В Ленинград она возвращалась с тяжелым сердцем. Несостоявшийся разговор лежал на совести. Валя подумала: лучше письмом. Но прежде она надеялась поговорить с Иосифом: после полутора лет он должен был наконец решиться.
Разговор, случившийся по приезде, ударил в самое сердце. Терзая диванную подушку, Валя пыталась собраться с мыслями, но все ускользало. Два чувства, противоречившие друг другу, застили разум. Ни одно из них не облекалось в слова. Первое было похоже на ужас верующего перед разграбленным алтарем. Второе – тайное, шевельнувшееся подспудно, походило на облегчение: в том, что она поклонялась такому богу, не придется признаваться.
В общежитие она возвращалась с позором.
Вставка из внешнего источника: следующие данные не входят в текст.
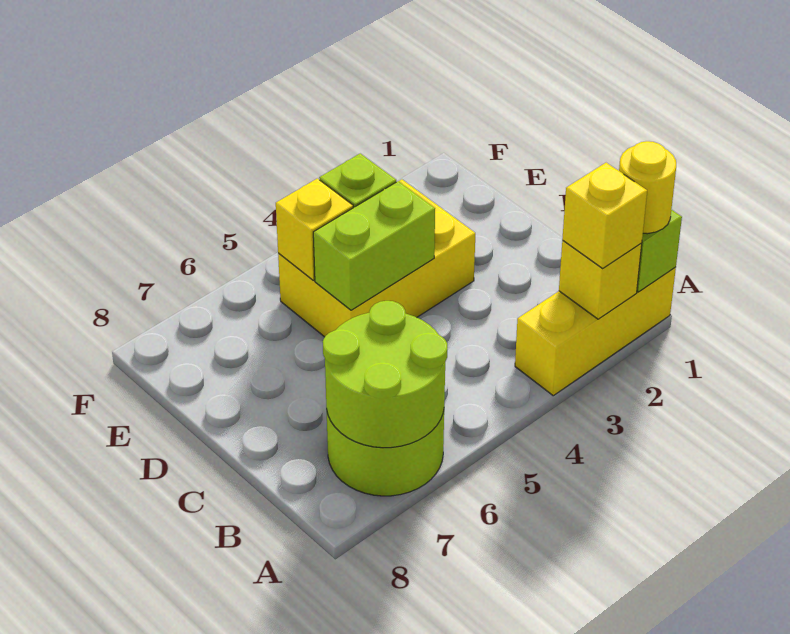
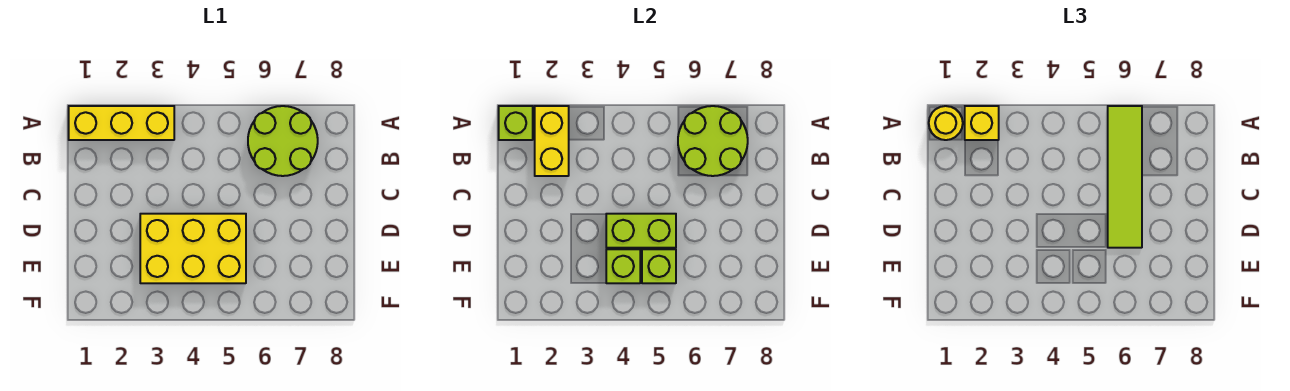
yellow 1x1 brick [559,241,642,319] -> yellow 1x2 brick [535,106,569,176]
none -> lime 1x4 tile [1108,106,1142,248]
yellow 1x1 brick [276,178,353,280] -> lime 1x1 brick [642,249,676,283]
Под взглядами соседок, судачивших почти в открытую, Валя раскладывала чистые вещи. Случившееся было непоправимым, но даже сквозь стыд Валя отдавала себе отчет в том, что все закономерно: позором, выпавшим на ее долю, издревле платили девушки, потерявшие свою честь.
Неделю она жила оглушенная: все силы души уходили на то, чтобы смириться. Опыт, доставшийся в наследство от матери, подсказывал: смириться придется. Раз оступившись, нельзя ожидать долгой любви. Долгая любовь завязывается тогда, когда все происходит по-честному – перед богом и людьми. Эту формулу Валя повторяла вслед за матерью, не особенно вдумываясь. Бог представлялся ей похожим на человека, только самого мудрого и проницательного. Он, надзиравший за всеми без исключения, не мог проглядеть позора, с которого началась Валина – теперь уже загубленная – жизнь. Люди – и подавно. Разложив чистые вещи, она свернулась в своем закутке, готовая принять заслуженное.
Девочки собирались к чаю. До Вали долетал возбужденный шепот. Они разговаривали так, словно там, за загородкой, лежал тяжелый больной. Болезнь – нет нужды, что отчасти и позорная, – внушала невольное почтение. Будь Валя умнее и опытнее, она представила бы дело так, как это умеют делать брошенные женщины. Тогда, включая разбитную Наташку, никому не пришло бы в голову ее жалеть. Напротив, ее сочли бы хитрой тихоней, сумевшей на целых полтора года избавиться от общежития и пожить в свое удовольствие – в отдельной ленинградской квартире. Однако Валино сердце, еще не ставшее женским, не успело набраться хитрости. Ее горестное возвращение разбудило любопытство: позабыв о своих делах, все жаждали подробностей.